I do see their point--that fighting against bullies is likely to mean, in part, challenging those who threaten, discriminate and/or beat up on people because they are gay, thought to be gay or simply identified as gay because that is a convenient tag to marginalize someone.  And since their view of Christianity means marginalizing and discriminating against gay folks, fighting bullying means marginalizing those Christians that are entitled to intolerance due to their religious beliefs.  I do love the irony that these groups tend to want values taught in schools (prayer in schools) but are really selective about which values. 

Once again, I am reminded that any text or speech or code can be read however anyone wants to read it, whether it is On War by Clausewitz, the Bible, or the US Constitution.  It would seem to me that oppressing gays would not be the highest priority of Christianity.  Indeed, given how much of the New Testament is about loving neighbors and about the meek and poor, the priority would be on helping the poor and aiding Haitians and Pakistanis rather than focusing on a few key clauses here or there that focus on gay folks.
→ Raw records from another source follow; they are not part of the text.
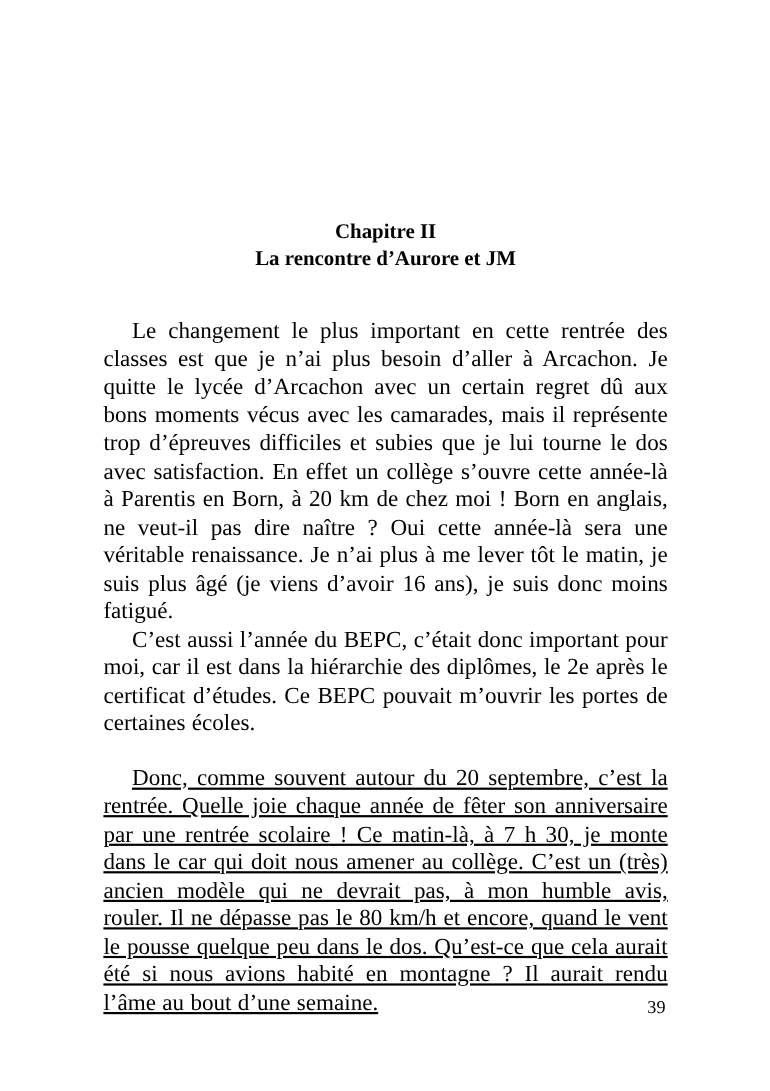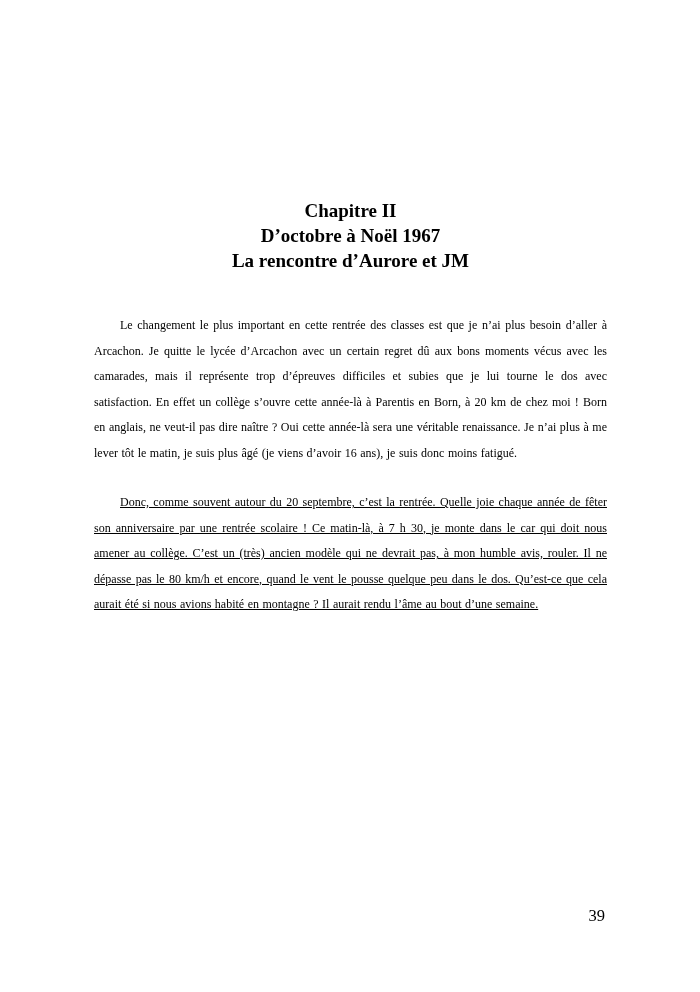"D’octobre à Noël 1967" div { html: <div>D’octobre à Noël 1967</div> -> none }
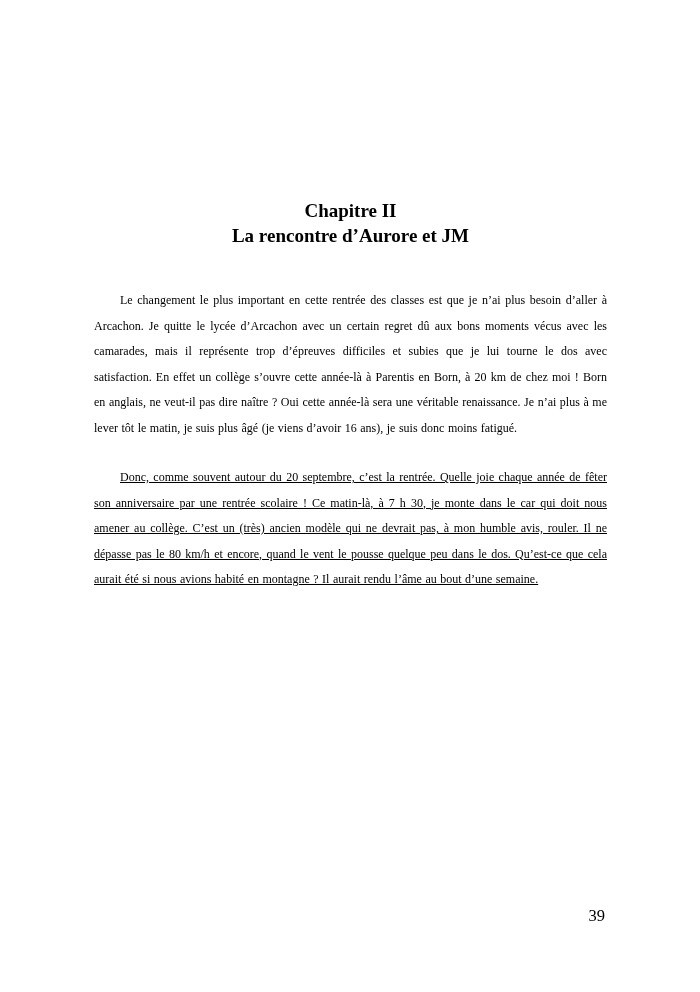"Le changement le plus important" .para { font-size: 12px -> 21px }
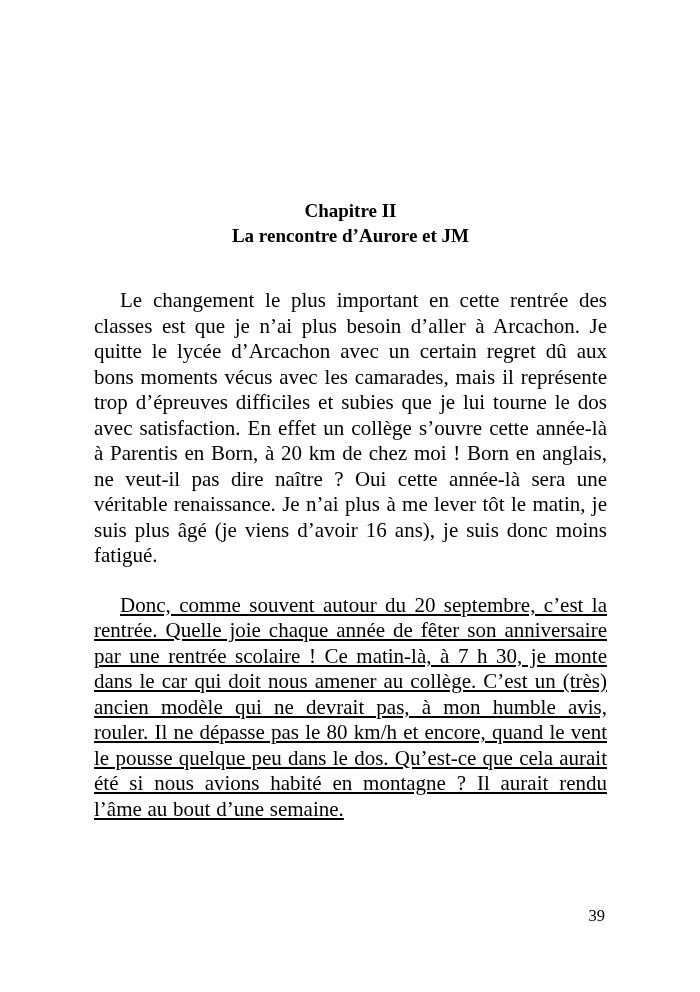"C’est aussi l’année du BEPC," p.para { html: none -> <p>C’est aussi l’année du BEPC, c’était donc important pour moi, car il est dans la hiérarchie des diplômes, le 2e après le certificat d’études. Ce BEPC pouvait m’ouvrir les portes de certaines écoles.</p> }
Which reminds me of my view that religion is a political and social construction--that ye olde religions were anti-gay and pro-marriage to facilitate the growth of the group, improving its market share and its ability to survive and thrive.  Perhaps the same motivation exists today as the need for WASPs to produce more white kids to stave off the minority status of whites for another day.  Nah, that is going too far. 

All I know is that over the course of my life, my reactions to "that's so gay" has changed from being fearful of such an accusation to being intolerant of those who use such a phrase.  If you are older than fourteen, it simply does not belong in your vocabulary, even if you are unaware of the suicide rate of teenage gays and lesbians.  This is not political correctness but simply good manners and evidence of maturity.

The good news is that the US is changing faster than we might have expected, with polls showing acceptance of gays in the military and now even gay marriage.  The stridency of the intolerant is exactly the last gasps from a defeated and obsolete set of attitudes, whose demise has been hastened by repeated revelations of gays among their leadership.

Update:  Apparently, the gay-dar of these folks is pretty bad, so they need instructions on spotting gay spouses.  I think my lack of fastidiousness will assure my wife despite my inherent sassiness.


Steve Greene said...

It is amazing how much attitudes have changed since the time I was an undergraduate. I watched the Mad Men episode (2.11) last night where the young, foreign dude (forget his name) announces "I am homosexual" and gets quite the reaction.

Steve Saideman said...

Yep, I would think it would just about us growing up and developing more tolerant attitudes, but the kids today are more tolerant, more or less. My niece informed me of folks at her school who are out of the closet. If we have teens being comfortable (with qualifiers) doing that, then the society has indeed progressed.